The preprotein translocase of the mitochondrial inner membrane: function and evolution

Growing mitochondria acquire most of their proteins by the uptake of mitochondrial preproteins from the cytosol. To mediate this protein import, both mitochondrial membranes contain independent protein transport systems: the Tom machinery in the outer membrane and the Tim machinery in the inner membrane. Transport of proteins across the inner membrane and sorting to the different inner mitochondrial compartments is mediated by several protein complexes which have been identified in the past years. A complex containing the integral membrane proteins Tim17 and Tim23 constitutes the import channel for preproteins containing amino-terminal hydrophilic presequences.

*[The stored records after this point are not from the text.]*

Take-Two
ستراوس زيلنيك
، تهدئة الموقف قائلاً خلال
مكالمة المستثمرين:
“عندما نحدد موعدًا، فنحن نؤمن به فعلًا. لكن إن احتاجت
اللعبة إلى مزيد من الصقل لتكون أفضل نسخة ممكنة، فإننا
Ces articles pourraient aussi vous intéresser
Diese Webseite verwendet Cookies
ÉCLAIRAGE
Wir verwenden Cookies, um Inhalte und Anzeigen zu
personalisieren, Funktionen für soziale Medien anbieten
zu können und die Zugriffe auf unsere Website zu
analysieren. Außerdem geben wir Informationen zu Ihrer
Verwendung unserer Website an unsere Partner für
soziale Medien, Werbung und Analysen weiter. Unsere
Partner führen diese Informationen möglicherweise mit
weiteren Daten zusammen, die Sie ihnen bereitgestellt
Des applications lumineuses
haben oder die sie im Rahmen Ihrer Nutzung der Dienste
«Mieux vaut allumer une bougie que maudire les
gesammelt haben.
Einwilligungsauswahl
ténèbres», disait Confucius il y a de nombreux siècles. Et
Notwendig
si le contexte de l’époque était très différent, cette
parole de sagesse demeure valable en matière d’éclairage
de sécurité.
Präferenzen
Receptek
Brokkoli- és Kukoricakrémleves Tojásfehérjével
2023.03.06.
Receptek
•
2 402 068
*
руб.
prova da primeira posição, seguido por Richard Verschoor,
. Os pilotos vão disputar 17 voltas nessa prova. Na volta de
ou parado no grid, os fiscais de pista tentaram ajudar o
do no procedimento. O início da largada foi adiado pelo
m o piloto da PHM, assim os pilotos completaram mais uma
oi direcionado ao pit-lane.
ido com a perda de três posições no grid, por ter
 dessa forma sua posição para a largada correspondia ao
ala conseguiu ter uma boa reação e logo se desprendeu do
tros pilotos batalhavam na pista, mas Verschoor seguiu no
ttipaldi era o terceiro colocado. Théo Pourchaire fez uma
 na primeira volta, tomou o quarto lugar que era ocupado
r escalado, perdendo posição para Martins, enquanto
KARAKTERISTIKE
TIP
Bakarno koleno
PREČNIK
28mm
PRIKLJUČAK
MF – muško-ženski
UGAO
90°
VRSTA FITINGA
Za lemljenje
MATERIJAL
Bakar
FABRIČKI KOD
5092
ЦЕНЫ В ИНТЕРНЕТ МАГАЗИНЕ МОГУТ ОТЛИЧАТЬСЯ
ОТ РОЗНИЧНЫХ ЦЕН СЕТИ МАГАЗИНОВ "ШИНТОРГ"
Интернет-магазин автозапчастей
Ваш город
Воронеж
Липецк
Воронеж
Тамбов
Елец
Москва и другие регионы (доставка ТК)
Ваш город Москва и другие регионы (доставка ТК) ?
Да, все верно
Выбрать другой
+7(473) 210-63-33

This complex is associated with Tim44 which serves as an adaptor protein for the binding of mtHsp70 to the membrane. mtHsp70, a 70 kDa heat shock protein of the mitochondrial matrix, drives the ATP-dependent import reaction of the processed preprotein after cleavage of the presequence. Preproteins containing internal targeting information are imported by a separate import machinery, which consists of the intermembrane-space proteins Tim9, Tim10, and Tim12, and the inner membrane proteins Tim22 and Tim54. The proteins Tim17, Tim22, and Tim23 have in common a similar topology in the membrane and a homologous amino acid sequence. Moreover, they show a sequence similarity to OEP16, a channel-forming amino acid transporter in the outer envelope of chloroplasts, and to LivH, a component of a prokaryotic amino acid permease, defining a new PRAT-family of preprotein and amino acid transporters.